▸ **EXERCISE OBJECTIVE**: Write out the listing below character for character, though without its pictures.

═══ RECORDS FOR THE EXERCISE ═══

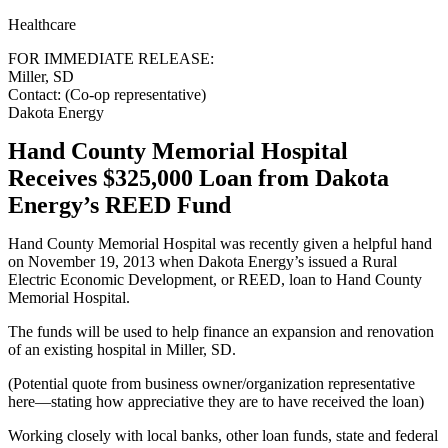
Healthcare
FOR IMMEDIATE RELEASE:
Miller, SD
Contact: (Co-op representative)
Dakota Energy
Hand County Memorial Hospital
Receives $325,000 Loan from Dakota
Energy’s REED Fund
Hand County Memorial Hospital was recently given a helpful hand
on November 19, 2013 when Dakota Energy’s issued a Rural
Electric Economic Development, or REED, loan to Hand County
Memorial Hospital.
The funds will be used to help finance an expansion and renovation
of an existing hospital in Miller, SD.
(Potential quote from business owner/organization representative
here—stating how appreciative they are to have received the loan)
Working closely with local banks, other loan funds, state and federal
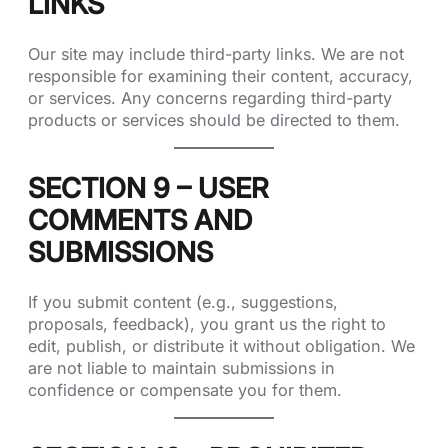
LINKS
Our site may include third-party links. We are not
responsible for examining their content, accuracy,
or services. Any concerns regarding third-party
products or services should be directed to them.
SECTION 9 – USER
COMMENTS AND
SUBMISSIONS
If you submit content (e.g., suggestions,
proposals, feedback), you grant us the right to
edit, publish, or distribute it without obligation. We
are not liable to maintain submissions in
confidence or compensate you for them.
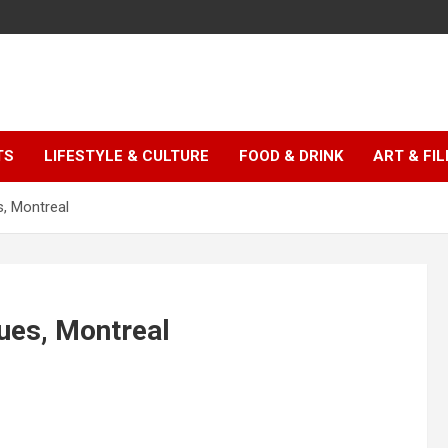
TS
LIFESTYLE & CULTURE
FOOD & DRINK
ART & FI
, Montreal
ues, Montreal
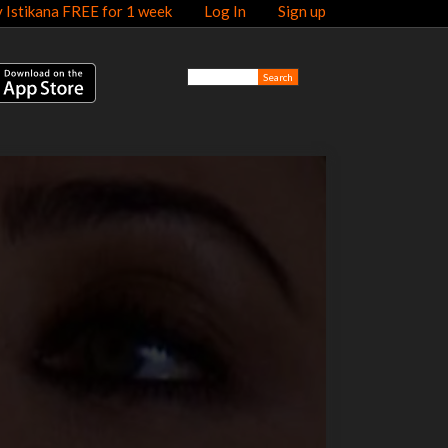
y Istikana FREE for 1 week
Log In
Sign up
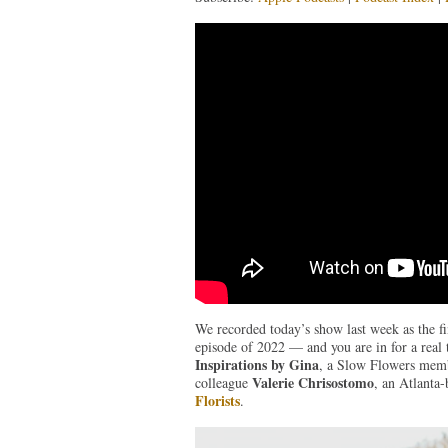
We recorded today’s show last week as the fina
episode of 2022 — and you are in for a real
Inspirations by Gina
, a Slow Flowers membe
Valerie Chrisostomo
colleague
, an Atlanta-
Florists
.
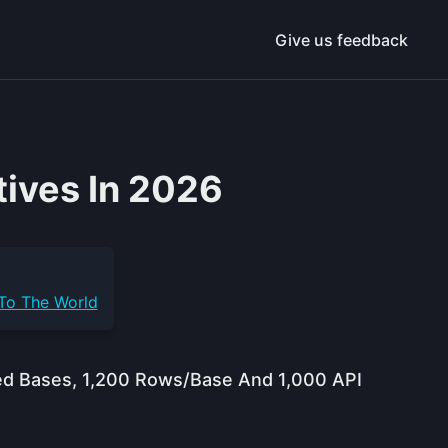
Give us feedback
tives In 2026
 To The World
ited Bases, 1,200 Rows/base And 1,000 API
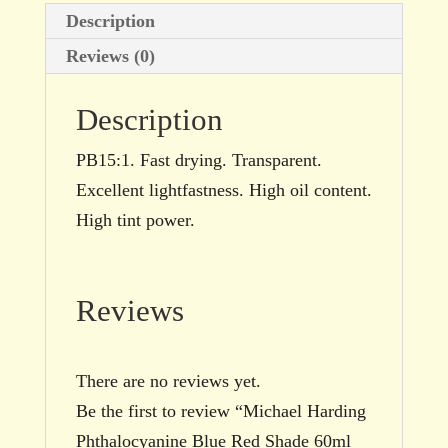
Description
Reviews (0)
Description
PB15:1. Fast drying. Transparent.
Excellent lightfastness. High oil content.
High tint power.
Reviews
There are no reviews yet.
Be the first to review “Michael Harding
Phthalocyanine Blue Red Shade 60ml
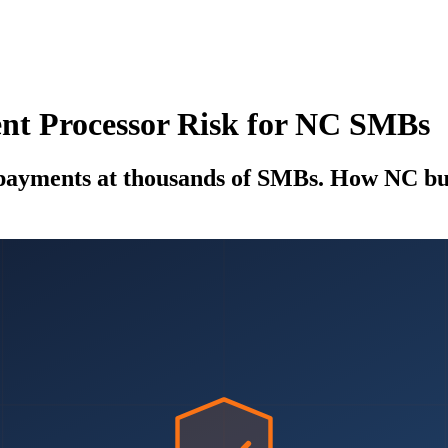
t Processor Risk for NC SMBs
yments at thousands of SMBs. How NC busi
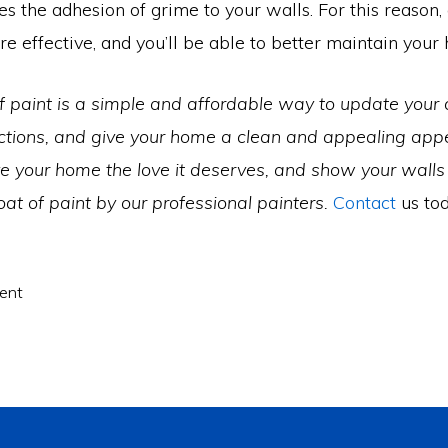
s the adhesion of grime to your walls. For this reason, 
e effective, and you’ll be able to better maintain you
f paint is a simple and affordable way to update your c
ctions, and give your home a clean and appealing app
e your home the love it deserves, and show your wall
oat of paint by our professional painters.
Contact
us tod
ent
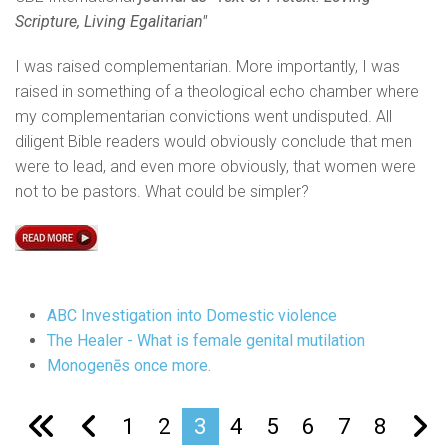
Scripture, Living Egalitarian"
I was raised complementarian. More importantly, I was
raised in something of a theological echo chamber where
my complementarian convictions went undisputed. All
diligent Bible readers would obviously conclude that men
were to lead, and even more obviously, that women were
not to be pastors. What could be simpler?
ABC Investigation into Domestic violence
The Healer - What is female genital mutilation
Monogenēs once more.
1
2
3
4
5
6
7
8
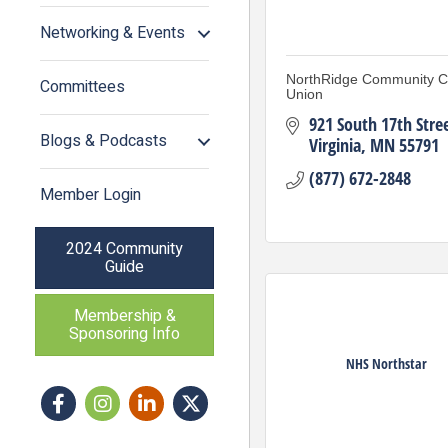
Networking & Events
NorthRidge Community Cr
Committees
Union
921 South 17th Stre
Blogs & Podcasts
Virginia
MN
55791
(877) 672-2848
Member Login
2024 Community
Guide
Membership &
Sponsoring Info
NHS Northstar
Facebook
Instagram icon
LinkedIn
Twitter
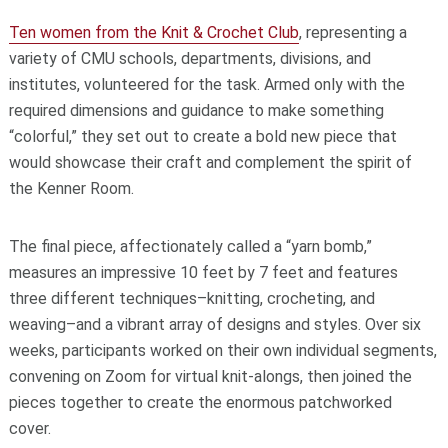
Ten women from the Knit & Crochet Club
, representing a
variety of CMU schools, departments, divisions, and
institutes, volunteered for the task. Armed only with the
required dimensions and guidance to make something
“colorful,” they set out to create a bold new piece that
would showcase their craft and complement the spirit of
the Kenner Room.
The final piece, affectionately called a “yarn bomb,”
measures an impressive 10 feet by 7 feet and features
three different techniques–knitting, crocheting, and
weaving–and a vibrant array of designs and styles. Over six
weeks, participants worked on their own individual segments,
convening on Zoom for virtual knit-alongs, then joined the
pieces together to create the enormous patchworked
cover.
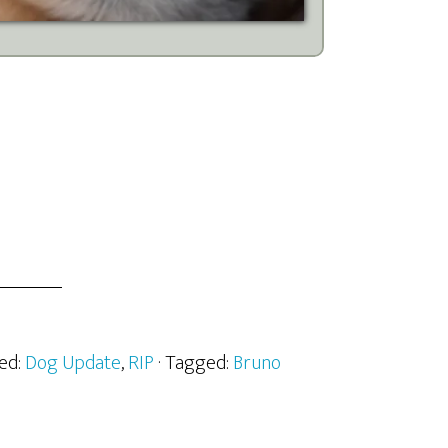
zed:
Dog Update
,
RIP
· Tagged:
Bruno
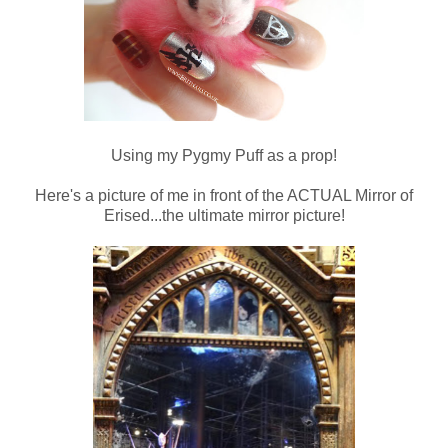
Using my Pygmy Puff as a prop!
Here's a picture of me in front of the ACTUAL Mirror of
Erised...the ultimate mirror picture!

═══

▸ **RESPONSE FOR THIS EXERCISE**:
Healthcare
FOR IMMEDIATE RELEASE:
Miller, SD
Contact: (Co-op representative)
Dakota Energy
Hand County Memorial Hospital
Receives $325,000 Loan from Dakota
Energy’s REED Fund
Hand County Memorial Hospital was recently given a helpful hand
on November 19, 2013 when Dakota Energy’s issued a Rural
Electric Economic Development, or REED, loan to Hand County
Memorial Hospital.
The funds will be used to help finance an expansion and renovation
of an existing hospital in Miller, SD.
(Potential quote from business owner/organization representative
here—stating how appreciative they are to have received the loan)
Working closely with local banks, other loan funds, state and federal
LINKS
Our site may include third-party links. We are not
responsible for examining their content, accuracy,
or services. Any concerns regarding third-party
products or services should be directed to them.
SECTION 9 – USER
COMMENTS AND
SUBMISSIONS
If you submit content (e.g., suggestions,
proposals, feedback), you grant us the right to
edit, publish, or distribute it without obligation. We
are not liable to maintain submissions in
confidence or compensate you for them.
TS
LIFESTYLE & CULTURE
FOOD & DRINK
ART & FI
, Montreal
ues, Montreal
y Istikana FREE for 1 week
Log In
Sign up
We recorded today’s show last week as the fina
episode of 2022 — and you are in for a real
Inspirations by Gina
, a Slow Flowers membe
Valerie Chrisostomo
colleague
, an Atlanta-
Florists
.
Give us feedback
tives In 2026
 To The World
ited Bases, 1,200 Rows/base And 1,000 API
Description
Reviews (0)
Description
PB15:1. Fast drying. Transparent.
Excellent lightfastness. High oil content.
High tint power.
Reviews
There are no reviews yet.
Be the first to review “Michael Harding
Phthalocyanine Blue Red Shade 60ml
t Processor Risk for NC SMBs
yments at thousands of SMBs. How NC busi
s the adhesion of grime to your walls. For this reason, 
e effective, and you’ll be able to better maintain you
f paint is a simple and affordable way to update your c
ctions, and give your home a clean and appealing app
e your home the love it deserves, and show your wall
oat of paint by our professional painters.
Contact
us tod
ent
Scripture, Living Egalitarian"
I was raised complementarian. More importantly, I was
raised in something of a theological echo chamber where
my complementarian convictions went undisputed. All
diligent Bible readers would obviously conclude that men
were to lead, and even more obviously, that women were
not to be pastors. What could be simpler?
ABC Investigation into Domestic violence
The Healer - What is female genital mutilation
Monogenēs once more.
1
2
3
4
5
6
7
8
Networking & Events
NorthRidge Community Cr
Committees
Union
921 South 17th Stre
Blogs & Podcasts
Virginia
MN
55791
(877) 672-2848
Member Login
2024 Community
Guide
Membership &
Sponsoring Info
NHS Northstar
Facebook
Instagram icon
LinkedIn
Twitter
Ten women from the Knit & Crochet Club
, representing a
variety of CMU schools, departments, divisions, and
institutes, volunteered for the task. Armed only with the
required dimensions and guidance to make something
“colorful,” they set out to create a bold new piece that
would showcase their craft and complement the spirit of
the Kenner Room.
The final piece, affectionately called a “yarn bomb,”
measures an impressive 10 feet by 7 feet and features
three different techniques–knitting, crocheting, and
weaving–and a vibrant array of designs and styles. Over six
weeks, participants worked on their own individual segments,
convening on Zoom for virtual knit-alongs, then joined the
pieces together to create the enormous patchworked
cover.
zed:
Dog Update
,
RIP
· Tagged:
Bruno
Using my Pygmy Puff as a prop!
Here's a picture of me in front of the ACTUAL Mirror of
Erised...the ultimate mirror picture!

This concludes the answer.